(SELECTED EXCERPT Opens)

Frequently Asked Questions

Some people call us a safari company and some people call us wildlife photographers. The reality is that we are neither. When you travel with C4 and our guides you enter into our world where we grew up. All of us have spent innumerable hours in Africa studying its whims and understanding its nature. Photography for all of us was a medium through which to express our love for the natural ways of this continent. So when you join on a safari with us, it is about sharing the "large and hairy" and also the small nuances that make your eyes widen. Revealing Africa to you is what a C4 safari is about. It is empathy, experience and rapture all played out through the medium we love: photography. We are serious about what we do, but we love some fun too. Expect a few (actually a lot of) laughs, a bit of horseplay at times, but mostly some wonderful moments that complement the brilliant photography whilst with us. We welcome you to a safari like we would welcome you into our home, and this makes for a wonderful 'esprit de corps' amongst our safari groups. I suppose it is also why we have so many clients returning with us each year, it is like one large family.

Before booking your Africa photographic safari, think about your specific photographic passions and expectations. Is it true wilderness, away from the maddening crowds of tourists, that you find most appealing or possibly looking to specifically photograph cheetah, leopard, flamingos or gorillas? Do you enjoy African savannah landscapes, traditional cultures or African wildlife photography - or perhaps a combination of all three? The safaris we design are aimed to guarantee exceptional photographic opportunities but each safari is also designed to offer you an authentic African safari experience. Please check the details of your safari so that you know exactly where you will be going, and what you can expect to photograph.

The most elementary decision will be which country or combination of countries to visit on your African photographic safari? Africa is a harsh continent and rainy seasons as well as hot dry seasons need to be factored into your choice. We plan each safari so that we travel to each specific location at exactly the right season to maximise the wildlife and photographic experience. For example, there is a certain time of year that the wildebeest cross the Mara River and similarly, the best view of Mount Kilimanjaro is in the middle of the monsoon rains. Having lived in Africa our entire lives, we use our local knowledge of the various countries and eco-systems to ensure that our African photographic safaris' run at the best times of year to facilitate excellent photography.

(SELECTED EXCERPT Closes)
(DATA UNDER STUDY Opens)

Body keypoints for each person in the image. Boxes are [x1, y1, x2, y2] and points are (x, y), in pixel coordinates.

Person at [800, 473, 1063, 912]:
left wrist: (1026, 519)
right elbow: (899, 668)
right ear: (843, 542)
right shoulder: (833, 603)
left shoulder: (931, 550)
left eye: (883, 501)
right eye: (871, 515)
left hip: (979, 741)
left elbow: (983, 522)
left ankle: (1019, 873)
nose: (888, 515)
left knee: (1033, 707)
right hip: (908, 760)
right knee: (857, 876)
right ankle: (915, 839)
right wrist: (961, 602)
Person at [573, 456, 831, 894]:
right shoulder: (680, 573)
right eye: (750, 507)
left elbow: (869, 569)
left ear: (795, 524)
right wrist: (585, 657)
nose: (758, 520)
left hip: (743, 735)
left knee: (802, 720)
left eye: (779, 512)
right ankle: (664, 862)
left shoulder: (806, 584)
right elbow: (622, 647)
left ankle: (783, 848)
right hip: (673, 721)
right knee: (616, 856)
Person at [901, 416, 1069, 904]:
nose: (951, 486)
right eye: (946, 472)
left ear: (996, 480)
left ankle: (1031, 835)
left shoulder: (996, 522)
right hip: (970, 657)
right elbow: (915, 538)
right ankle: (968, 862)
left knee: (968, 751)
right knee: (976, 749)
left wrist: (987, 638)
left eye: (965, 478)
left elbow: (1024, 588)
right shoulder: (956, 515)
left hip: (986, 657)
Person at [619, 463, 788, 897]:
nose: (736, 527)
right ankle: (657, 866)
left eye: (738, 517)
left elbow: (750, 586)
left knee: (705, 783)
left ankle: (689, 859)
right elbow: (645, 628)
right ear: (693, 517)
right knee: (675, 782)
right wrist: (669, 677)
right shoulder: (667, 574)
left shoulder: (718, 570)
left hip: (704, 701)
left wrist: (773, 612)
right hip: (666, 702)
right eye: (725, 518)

(DATA UNDER STUDY Closes)

TASKS FOR THIS EXERCISE »
a) Decide whether each statement agrees with the safari FAQ. Answer yes or no for each, and quote the deciding words exactly. (i) The company's guides have lived in Africa all their lives. (ii) Mount Kilimanjaro is best seen during the dry season. (iii) The company describes itself as a safari company.
b) Condense the safari FAQ paragraph beginning "The most elementary decision" into a shorter version that keeps its main facts.
c) Reproduce the safari FAQ word for word from "Before booking your" to "expect to photograph.".
Rely only on the safari FAQ; draw on nothing else.

RESULTS IN ORDER »
a)
(i) Yes: "Having lived in Africa our entire lives"
(ii) No: "the best view of Mount Kilimanjaro is in the middle of the monsoon rains"
(iii) No: "Some people call us a safari company and some people call us wildlife photographers. The reality is that we are neither."

b) The first decision is which country or countries to visit. Africa's rainy and hot dry seasons must be considered. Each safari is timed to reach each location in the right season for wildlife and photography. For example, the wildebeest cross the Mara River at a certain time of year, and Mount Kilimanjaro is best seen in the middle of the monsoon rains. The company draws on a lifetime of local knowledge to run its safaris at the best times for photography.

c)
Before booking your Africa photographic safari, think about your specific photographic passions and expectations. Is it true wilderness, away from the maddening crowds of tourists, that you find most appealing or possibly looking to specifically photograph cheetah, leopard, flamingos or gorillas? Do you enjoy African savannah landscapes, traditional cultures or African wildlife photography - or perhaps a combination of all three? The safaris we design are aimed to guarantee exceptional photographic opportunities but each safari is also designed to offer you an authentic African safari experience. Please check the details of your safari so that you know exactly where you will be going, and what you can expect to photograph.